Mutually assured disruption
The America v China spat reveals a dangerous dynamic
A balance of economic terror is no basis for stability
Chinese national flags flutter near shipping containers at Yangshan Port outside Shanghai, China, February 7th 2025 / Photograph: Reuters
“DON’T WORRY about China, it will all be fine!”
President Donald Trump posted on social media on October 12th, days after threatening retaliation for Beijing’s new export controls on batteries and rare earths.
Don’t worry, world, it will all be fine, China’s Ministry of Commerce had said, roughly speaking, in a press briefing a day earlier, emphasising how its rules would have a “limited” impact on supply chains.
Many accept these assurances.
Markets fell after Mr Trump’s initial angry reaction, but have recovered.
Observers assume that Mr Trump will butter up his Chinese counterpart, Xi Jinping, supposing that the two meet as planned on October 29th ahead of a summit in South Korea.
But even if a truce is re-established, their latest spat is disturbing.
It shows that Mr Trump is happy to contemplate triple-digit tariffs on one of America’s biggest trading partners.
Many investors and, it seems, Chinese officials do not believe his threats.
It is true that the president is sensitive to financial markets, and that he backed down earlier this year. But he hates appearing to be pushed around.
At some point, he may decide that enough is enough.
As in his first term, Mr Trump could switch from a dealmaker to a China-basher, with more dangerous results.
America’s president has threatened to cripple China’s semiconductor industry by withholding critical software.
Hawks in his team talk of sanctions against Chinese tech and financial firms.
For its part, China has scope to harry American firms, as shown by its new investigation into Qualcomm, an American chipmaker.
The latest rupture also demonstrates that America and China still misunderstand each other.
Scott Bessent, America’s treasury secretary, says China’s economy is in a depression.
Its growth is indeed soft, but that is not because of tariffs.
In the 12 months to September China’s goods exports grew by 8%, as sales to other markets replaced those to America.
The White House is furious that China introduced its new rules weeks before their leaders’ planned meeting in South Korea.
China counters that America broke the ceasefire when it modified its export controls in a way that could have blacklisted thousands of Chinese firms.
Even if China’s new rules were partly retaliatory, they have raised the stakes.
Its battery-makers, the world’s best, will need permission to share many products, ingredients or kit with foreigners.
Firms in foreign countries, outside China’s jurisdiction, will need a licence to export products with trace amounts of Chinese rare earths.

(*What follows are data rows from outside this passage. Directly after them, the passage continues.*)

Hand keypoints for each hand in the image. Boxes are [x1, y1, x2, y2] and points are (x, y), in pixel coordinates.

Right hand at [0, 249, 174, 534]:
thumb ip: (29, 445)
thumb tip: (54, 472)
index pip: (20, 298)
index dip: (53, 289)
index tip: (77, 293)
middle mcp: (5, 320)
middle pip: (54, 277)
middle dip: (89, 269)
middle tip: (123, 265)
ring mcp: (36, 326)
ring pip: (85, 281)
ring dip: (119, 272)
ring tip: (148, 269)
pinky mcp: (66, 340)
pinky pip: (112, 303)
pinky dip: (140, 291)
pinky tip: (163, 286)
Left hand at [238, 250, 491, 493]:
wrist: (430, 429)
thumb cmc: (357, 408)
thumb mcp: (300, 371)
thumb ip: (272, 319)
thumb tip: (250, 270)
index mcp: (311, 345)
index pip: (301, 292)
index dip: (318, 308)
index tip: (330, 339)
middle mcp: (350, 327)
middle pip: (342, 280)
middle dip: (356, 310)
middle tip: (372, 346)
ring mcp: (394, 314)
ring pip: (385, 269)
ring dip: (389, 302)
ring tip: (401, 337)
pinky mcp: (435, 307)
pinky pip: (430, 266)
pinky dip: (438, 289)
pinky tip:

Mr Trump hopes to persuade Mr Xi to abandon these controls.
He will be disappointed.
They are part of China’s effort to build a regulatory framework for its best economic weapons.
China has offered an olive branch by suggesting it will implement its rules with a light touch.
But that rings hollow.
Bureaucrats at its commerce ministry, who will sign off on licences, will fear appearing soft.
China will have a tool to raise or lower the pressure as needed.
The world’s two biggest economies depend on each other.
Yet that also means they have the ability to inflict grievous harm on each other.
America has long had limits on semiconductor exports; China now has more control over rare earths.
The threat of mutually assured disruption is hardly a good basis for relations.
It is inherently unstable; both China and America have a chokehold, but both are wriggling to break free.
The behaviour of each causes its rival to tighten its grip—a cycle that, for now, seems destined to get worse.